There is a figure of a woman holding on her right arm a white child asleep, and on her left she has a black child like one who is asleep. Each has his feet turned different ways. The inscriptions declare, as one could infer without inscriptions, that the figures are Death and Sleep, with Night the nurse of both.It is easy to see how sleep and death were associated. A sleeper's breathing is often so shallow as to be hard to detect, and the sleeping body is motionless for long periods of time, like a corpse. On the one hand, poets liken death to sleep, e.g. Hesiod, Works and Days 116 (tr. Hugh G. Evelyn-White), speaking of mortals of the Golden Age:
When they died, it was as though they were overcome with sleep.On the other hand, they liken sleep to death, e.g. Homer, Odyssey 13.79-81 (tr. Richmond Lattimore):
Upon the eyes of Odysseus there fell a sleep, gentle, / the sweetest kind of sleep with no awakening, most like / death.We find this idea among the ancient Romans as well, whether by borrowing from the Greeks, common Indo-European origin, or independent development, e.g.

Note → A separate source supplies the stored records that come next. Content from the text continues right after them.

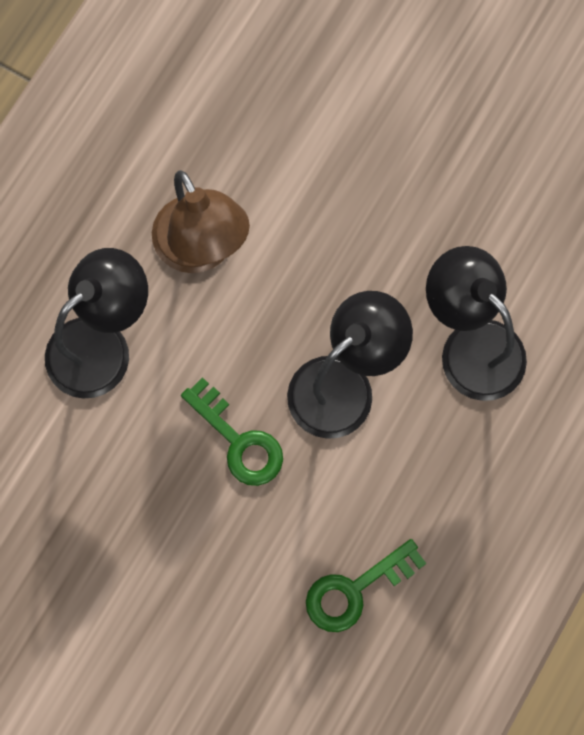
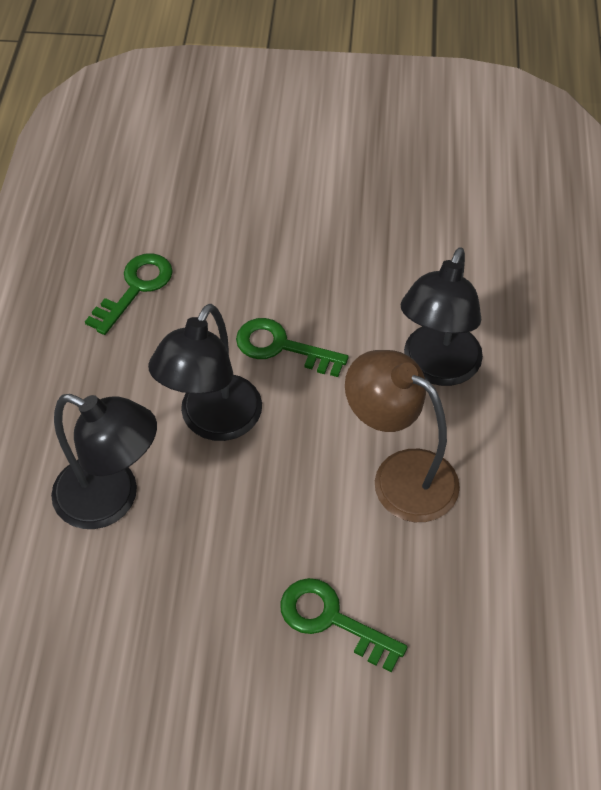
camera: 155 degrees right, 20 degrees down
none -> green key [280,578,407,672]

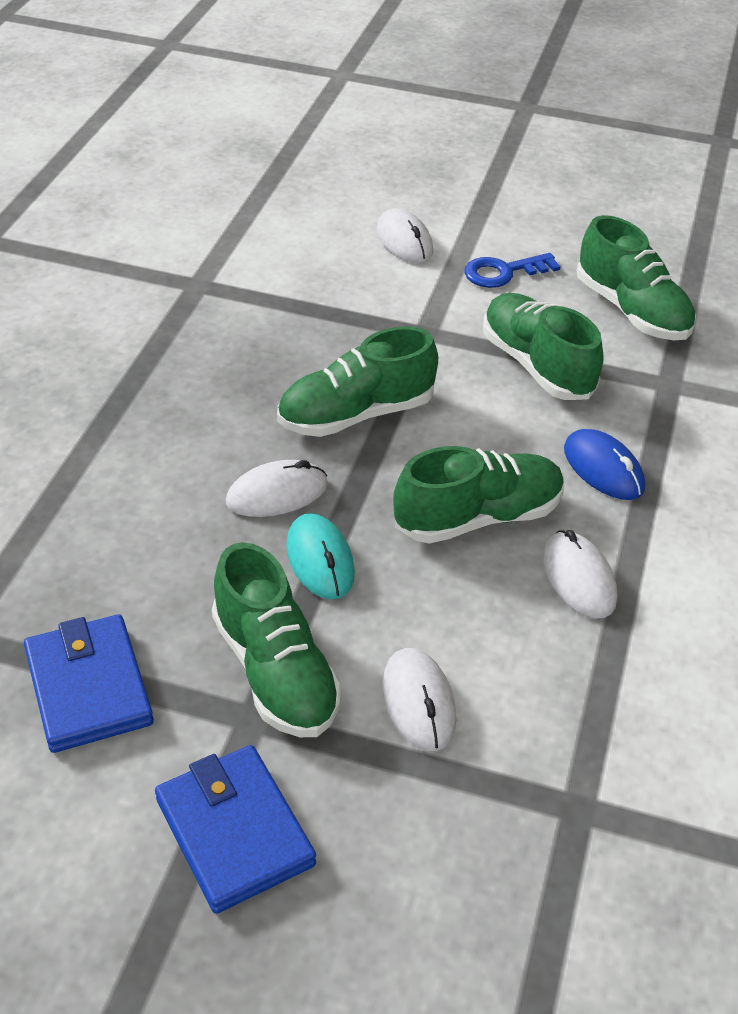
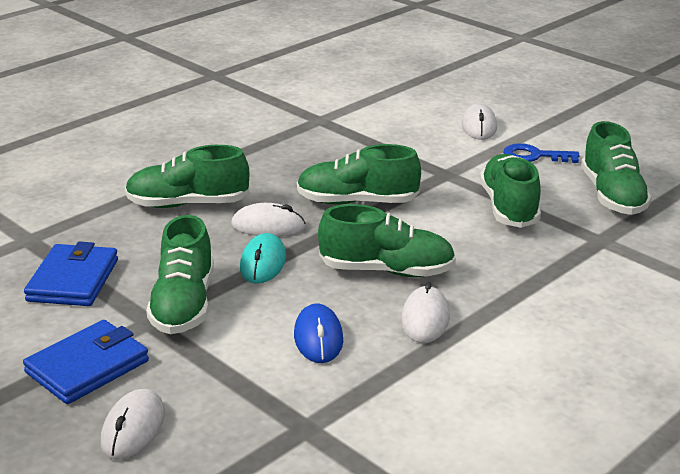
camera: 30 degrees right, 15 degrees down
blue wallet [155,745,316,914] -> blue wallet turned 45 degrees clockwise [23,320,149,404]
white mouse [382,648,456,751] -> white mouse moved to [101,389,165,460]
blue mouse [564,429,645,500] -> blue mouse moved to [294,303,343,363]
none -> green shoe [125,145,249,208]

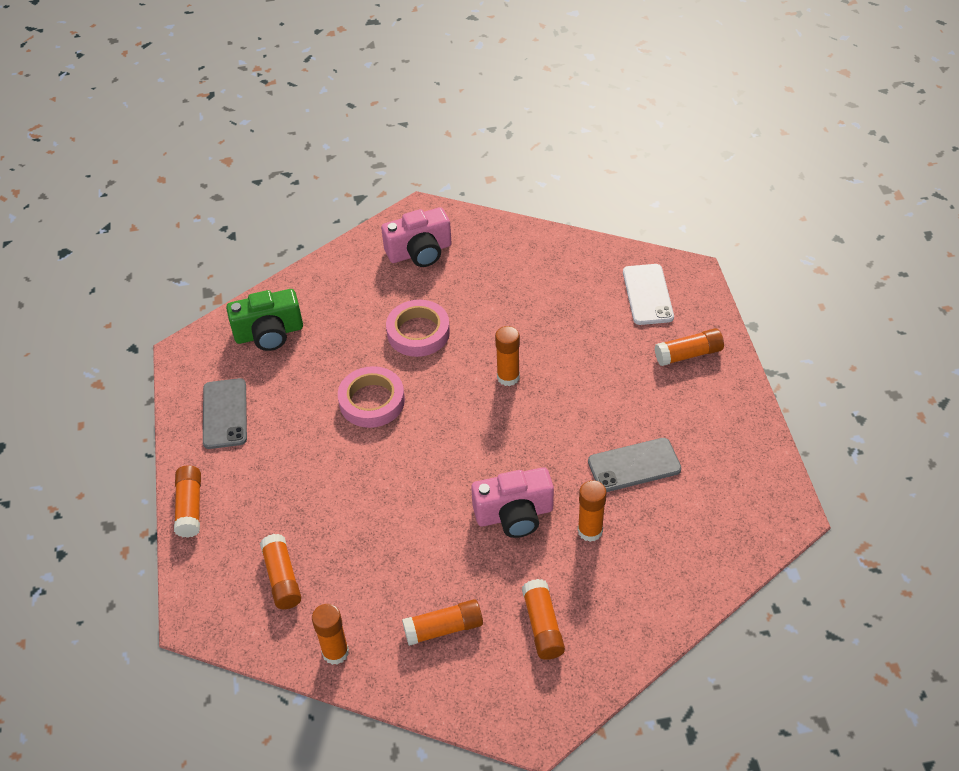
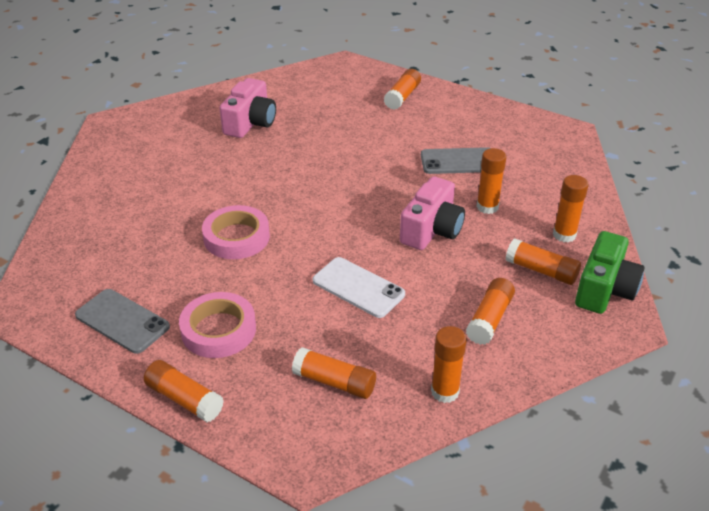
camera: 50 degrees left, 10 degrees down
green camera [226,289,303,351] -> green camera moved to [575,231,645,314]
pink camera [381,207,452,267] -> pink camera moved to [219,78,276,138]
pink tape [386,300,450,357] -> pink tape moved to [179,292,256,358]
orange glue stick [495,326,520,386] -> orange glue stick moved to [553,175,589,243]
grey phone [588,438,681,492] -> grey phone turned 60 degrees clockwise [421,147,491,174]
white phone [623,264,674,325] -> white phone moved to [313,257,405,318]

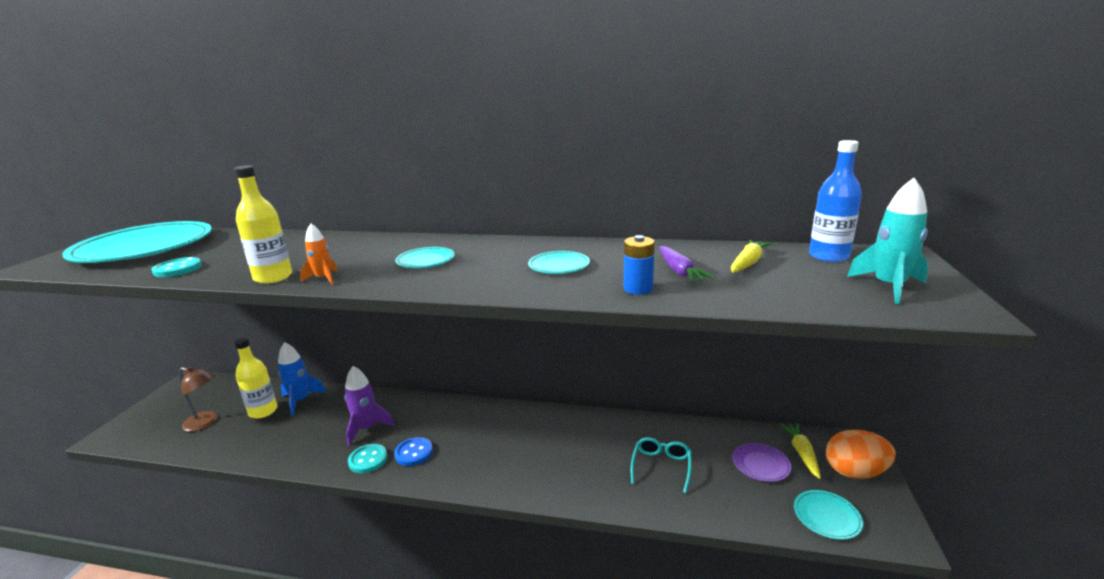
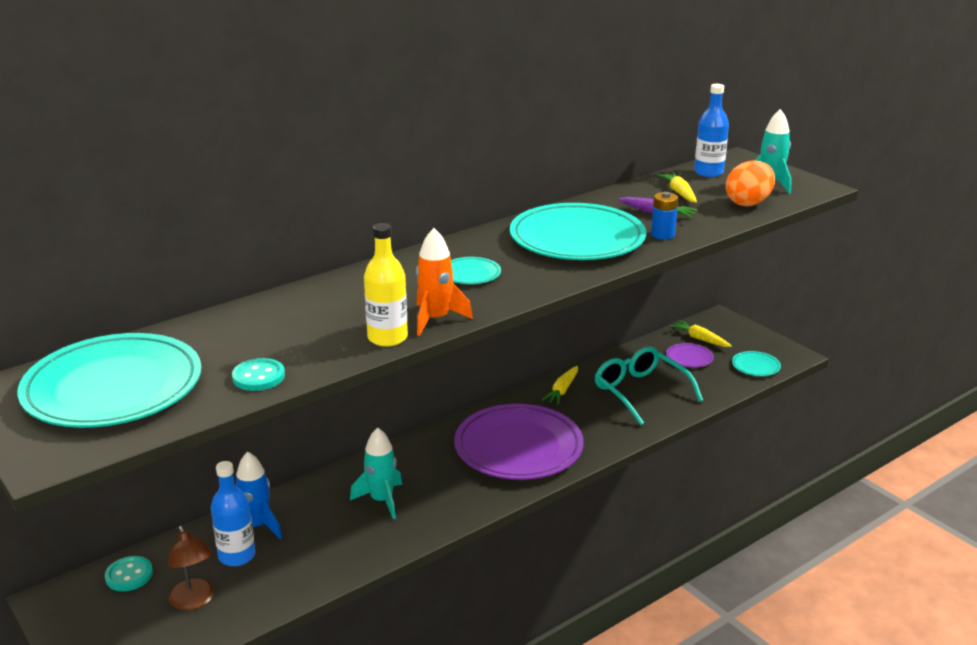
camera: 50 degrees left, 5 degrees up
brown lamp [179,367,218,432] -> brown lamp turned 90 degrees clockwise [168,526,214,610]
yellow bottle [234,337,277,418] -> blue bottle [211,461,255,566]
orange rocket [300,224,337,285] -> orange rocket [416,228,473,336], size x1.64
purple rocket [345,366,394,446] -> turquoise rocket [350,427,402,519]
turquoise button [348,444,388,473] -> turquoise button moved to [105,556,153,591]
blue button [394,437,433,466] -> none
turquoise plate [528,251,590,274] -> turquoise plate [510,203,646,260], size x2.39
turquoise glasses [631,437,692,493] -> turquoise glasses [595,346,703,425], size x1.69
orange egg [826,430,896,479] -> orange egg moved to [726,161,775,207]
none -> purple plate [454,404,584,480]
none -> yellow carrot [542,366,578,405]

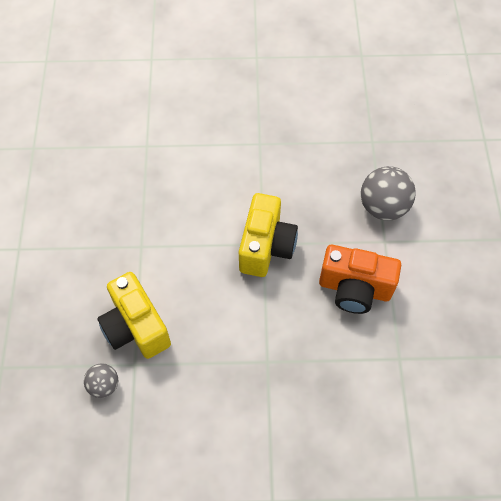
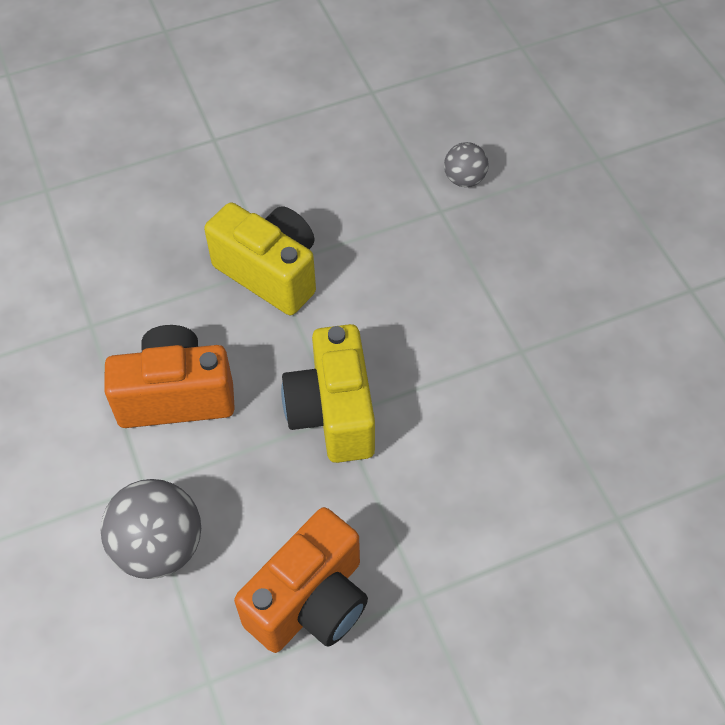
camera: 160 degrees right, 5 degrees down
yellow camera [97,272,171,359] -> yellow camera moved to [204,202,316,315]
none -> orange camera [234,507,368,653]

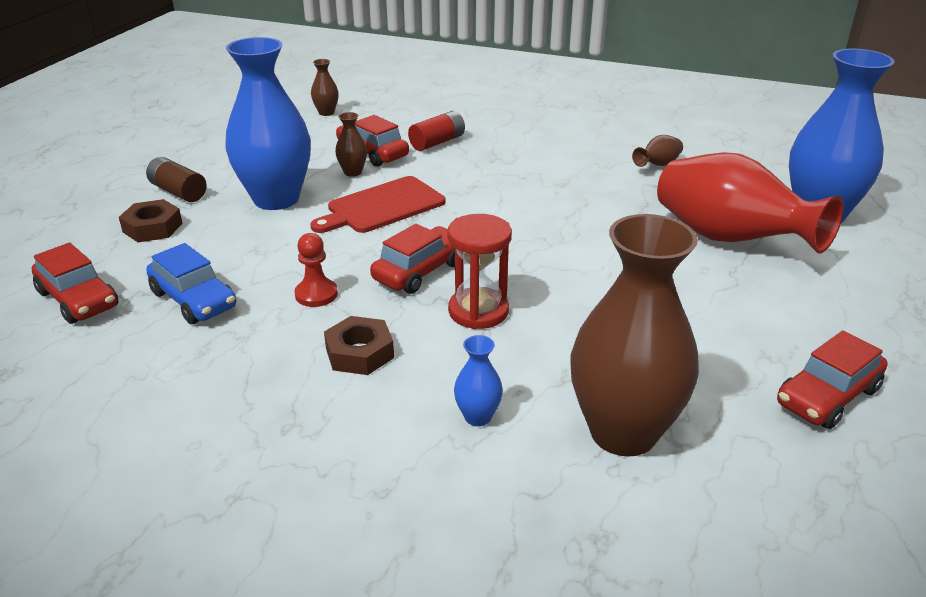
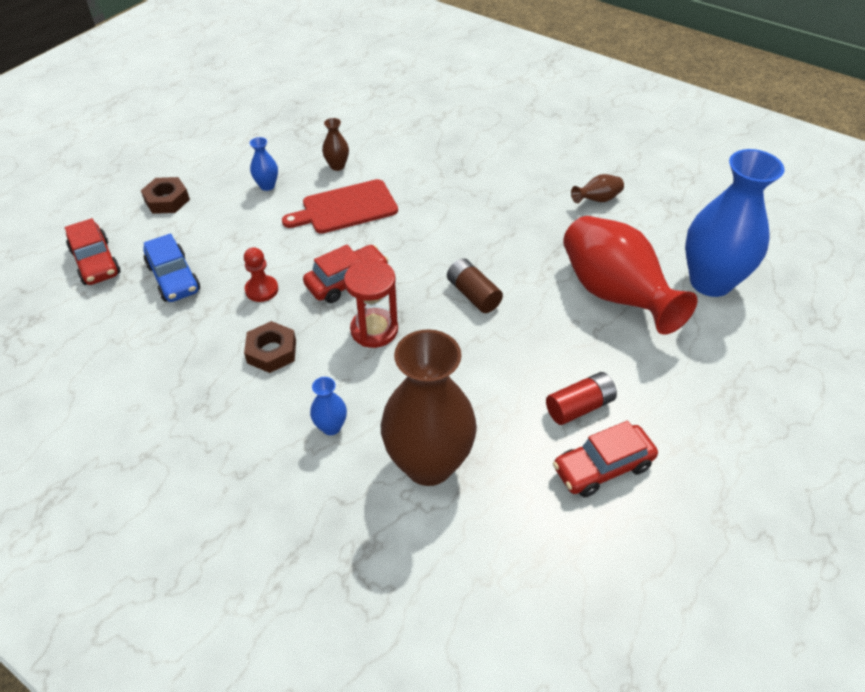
camera: 15 degrees right, 15 degrees up
brown battery [146,157,207,202] -> brown battery moved to [447,258,503,313]
blue vase [225,37,311,210] -> blue vase [250,137,278,191], size x0.41
brown vase [311,59,339,116] -> none
red car [336,115,409,167] -> none
red battery [408,111,465,151] -> red battery moved to [546,372,617,425]

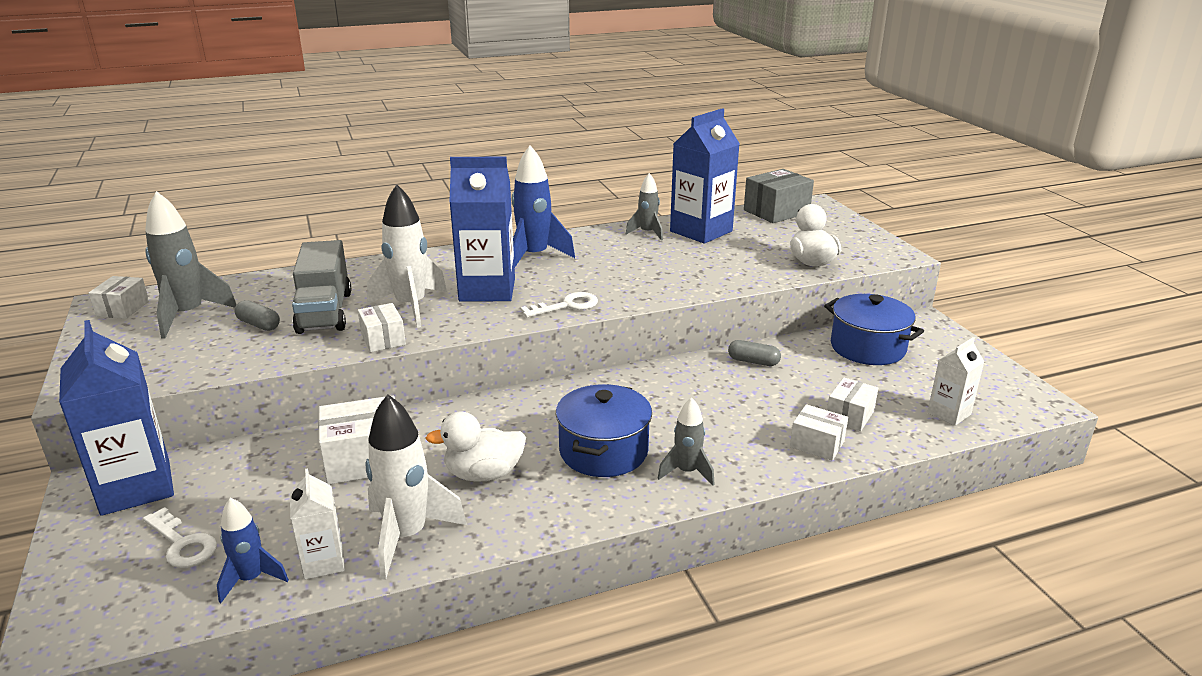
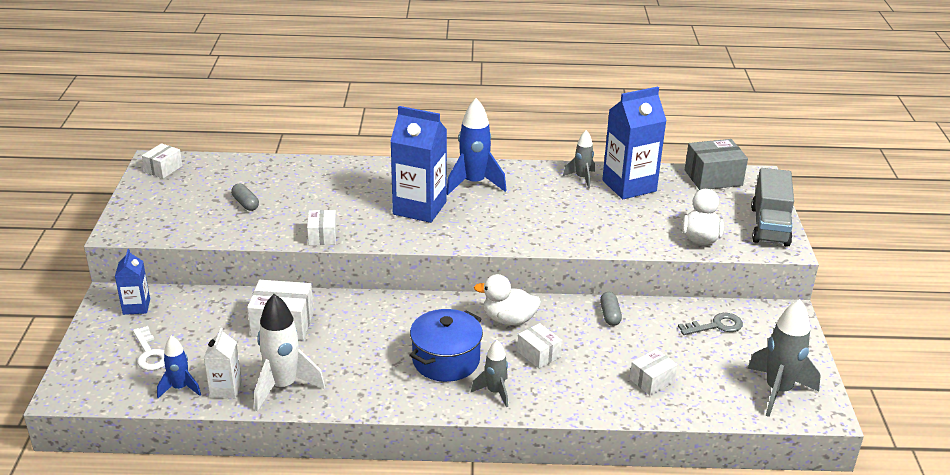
camera: 20 degrees right, 5 degrees up
blue carton [59,320,174,516] -> blue carton [115,249,150,315], size x0.53
grey rocket [145,191,237,339] -> grey rocket moved to [748,299,821,417]
grey truck [292,240,351,334] -> grey truck moved to [751,168,794,247]
white rocket [367,184,447,328] -> none
white duck [426,412,526,482] -> white duck moved to [474,274,541,325]
white key [520,292,598,317] -> none
grey capsule [728,340,781,366] -> grey capsule turned 45 degrees clockwise [600,292,622,326]
white box [790,404,848,461] -> white box moved to [517,323,562,369]
blue pot [824,294,924,365] -> grey key [678,313,743,335]
white carton [927,337,984,426] -> none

- Cicero, De Senectute 22.80: Now indeed you see that there is nothing so like death than sleep (iam vero videtis nihil esse morti tam simile quam somnum).
- Vergil, Aeneid 6.278: Death's blood relative, Sleep (consanguineus leti sopor).
- Ovid, Amores 2.9.41: What is sleep but the likeness of cold death? (quid est somnus, gelidae nisi mortis imago?)
- Aeschylus, Agamemnon 1451: endless sleep (ateleuton hypnon).
- Horace, Odes 1.24.5: perpetual sleep (perpetuus sopor).